В августе Поль вернулся домой и прошелся по Бульвару со «своими редкими длиннющими волосами и с бородкой революционера», как писал Марион. Но «нас стали здорово уважать в Эксе, нам кланяются на улице». В этой группе был теперь Поль Алексис, сын богатого стряпчего, который томился, изучая право, и мечтал сбежать в Париж и в литературу. Что касается Поля, то он как будто имел некоторый успех в Эксе, ходили разговоры, правда, только среди его приверженцев, что ему предлагали директорство в музее.

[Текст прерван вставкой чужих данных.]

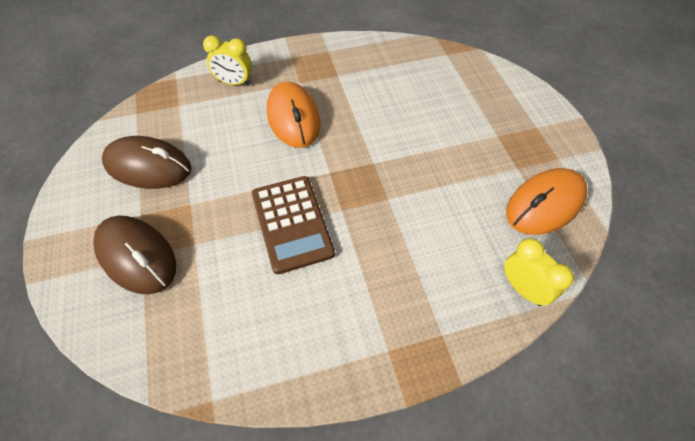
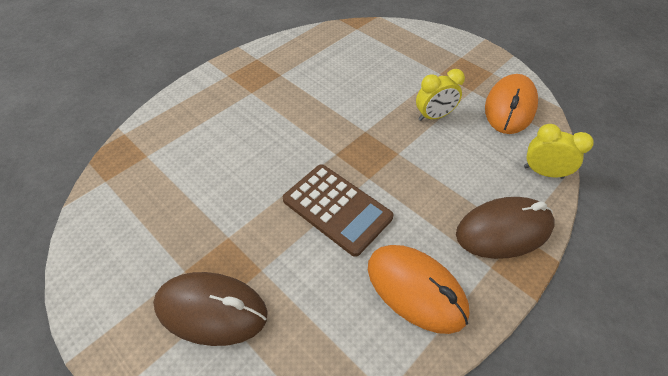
camera: 30 degrees left, 5 degrees down
brown mouse [102,136,192,189] -> brown mouse moved to [456,197,555,259]
yellow clock [203,35,252,86] -> yellow clock moved to [416,69,465,121]
orange mouse [267,82,320,148] -> orange mouse moved to [368,245,469,334]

Какой-то местный поэт посвятил ему стихи, напечатанные в городской газете. «Какой-то идиот посвятил ему стихи, — комментировал Марион. — Что за сборище кретинов!» Сам Поль, почувствовав, что ему не удается картина с Розой, читающей своей кукле, решил написать Валабрега и Мариона на пленэре, но снова был не удовлетворен сделанным. «Сейчас ему позируем я и Марион, — писал Валабрег. — Мы идем, взявшись под руку, и вид у нас нелепейший. Поль ужасный художник в смысле поз, которые он придает своим моделям, и разгулом своих красок. Всегда, когда он пишет кого-нибудь из своих друзей, кажется, что он мстит за какую-то скрытую обиду» (письмо от 2 октября).